Chi esorta ad avere coraggio nell’applicare i cambiamenti e giungere così a una cittadinanza ecologica, è don Bruno Bignami, direttore dell’Ufficio nazionale per i problemi sociali e il lavoro della Cei.
“L’urgenza data da Papa Francesco – afferma – ha lo scopo di mettere in moto un cambio culturale. Non ci sono solo i negazionisti, ma anche le lumache. È pieno, guardate, di rallentatori anche nei nostri mondi mentre dobbiamo provare a immaginare qualcosa di diverso”.Ai cambiamenti ambientali “non sempre la politica è attenta”, avverte mons. Luigi Renna, arcivescovo di Catania, presidente del Comitato scientifico e organizzatore delle Settimane sociali dei cattolici in Italia. Ai credenti spetta il compito di non lasciare vuoto lo spazio dedicato ai temi dell’ecologia. “A livello individuale, nell’ambito della loro formazione – spiega mons. Renna – i cattolici si devono rendere conto che i pronunciamenti pontifici vanno in una direzione chiara e che non si può, come cattolici, abbracciare una visione negazionista che non è propria dei cattolici. Come cattolici possiamo mettere in opera delle buone pratiche nelle nostre comunità e avere degli stili di vita sostenibili. Inoltre, le nostre scelte, dal punto di vista politico, devono andare nella direzione di orientare il nostro voto e pensiero, per far sì che, chi ci rappresenta porti queste istanze e non ci siano semplicemente delle soluzioni apparenti, che non risolvono davvero il problema”.“I cattolici – aggiunge – che sono in politica si devono sentire fortemente interpellati da quello che il Papa ci sta dicendo in questo momento, ne vale anche della loro credibilità e capacità di interpretare delle istanze che vengono dal magistero pontificio”.

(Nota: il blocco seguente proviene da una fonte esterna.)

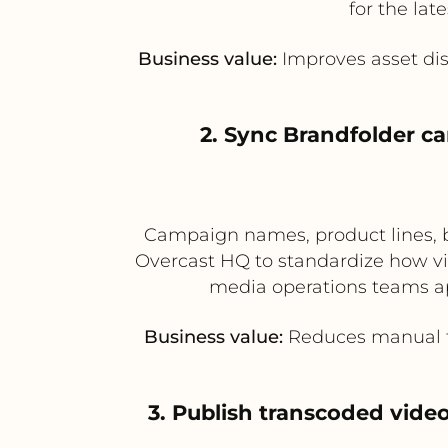
for the lat
Business value:
Improves asset dis
2. Sync Brandfolder c
Campaign names, product lines, b
Overcast HQ to standardize how vid
media operations teams ap
Business value:
Reduces manual ta
3. Publish transcoded vide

L’arcivescovo non nasconde inoltre il fatto che il negazionismo climatico lambisca anche le popolazioni cristiane: “Ci sono certamente delle aree del mondo nelle quali la Chiesa forse è più influenzata dai negazionisti, penso in particolare agli Stati Uniti, ma ci sono soprattutto delle fasce di cattolici in Italia e in Europa che fanno l’occhiolino a queste teorie, che non sono assolutamente scientifiche e sulle quali, ripeto, il Papa si è pronunciato”. Sulla necessità di agire, a partire dalle comunità cristiane, non ci sono dubbi: “Credo – osserva – che esista la sensibilità crescente ma non possiamo aspettare a lungo. Non possiamo aspettare dei tempi che non arriveranno mai e farci sorpassare da questo timer che ci dice che non possiamo andare oltre l’aumento di due gradi, senza trovarci in una situazione irreversibile”.

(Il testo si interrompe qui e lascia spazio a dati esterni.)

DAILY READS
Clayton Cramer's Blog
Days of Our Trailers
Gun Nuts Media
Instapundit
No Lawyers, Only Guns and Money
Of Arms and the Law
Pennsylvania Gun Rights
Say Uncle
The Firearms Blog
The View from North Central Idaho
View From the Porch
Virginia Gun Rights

I diversi movimenti sorti intorno alle tematiche ambientali in Italia sembrano comunque pronti alle sfide. A parlarne è Ilaria Beretta, professore associato di Sociologia dell’ambiente e del territorio dell’Università Cattolica del Sacro Cuore di Milano. “La Settimana – afferma – sta interpretando in maniera corretta quello che sta avvenendo nel Paese e può essere l’occasione, come dice Papa Francesco, che ci sia un cambiamento affinché Trieste non sia uno spazio da occupare ma un’opportunità per iniziare i processi”. Come ricorda la docente,
“l’idea della giustizia ambientale, intrecciata alla giustizia sociale, la troviamo in Francesco, dove però ritroviamo anche forte il concetto di fratellanza”.
La professoressa rammenta anche come il costituzionalista Sabino Cassese in merito alla partecipazione suggerisca di applicare sei regole che spingono a informare, ascoltare, dibattere, ponderare, decidere in maniera ragionata e fornire una motivazione. In relazione a queste indicazioni, “ho visto – conclude – uno stretto legame nel documento preparatorio per la Settimana sociale di Trieste. In particolare riguardo all’azione collettiva, quando si dice che ‘la partecipazione diventa elemento trainante, potente energetico, che rinforza l’unità, o – meglio – partecipando, esponendosi, ascoltandosi, ci fa riscoprire fratelli, più uniti e un po’ più coraggiosi, rinvigoriti di quella forza che permette di aprirsi, di trovare nuove strade, di intraprendere nuovi progetti’”.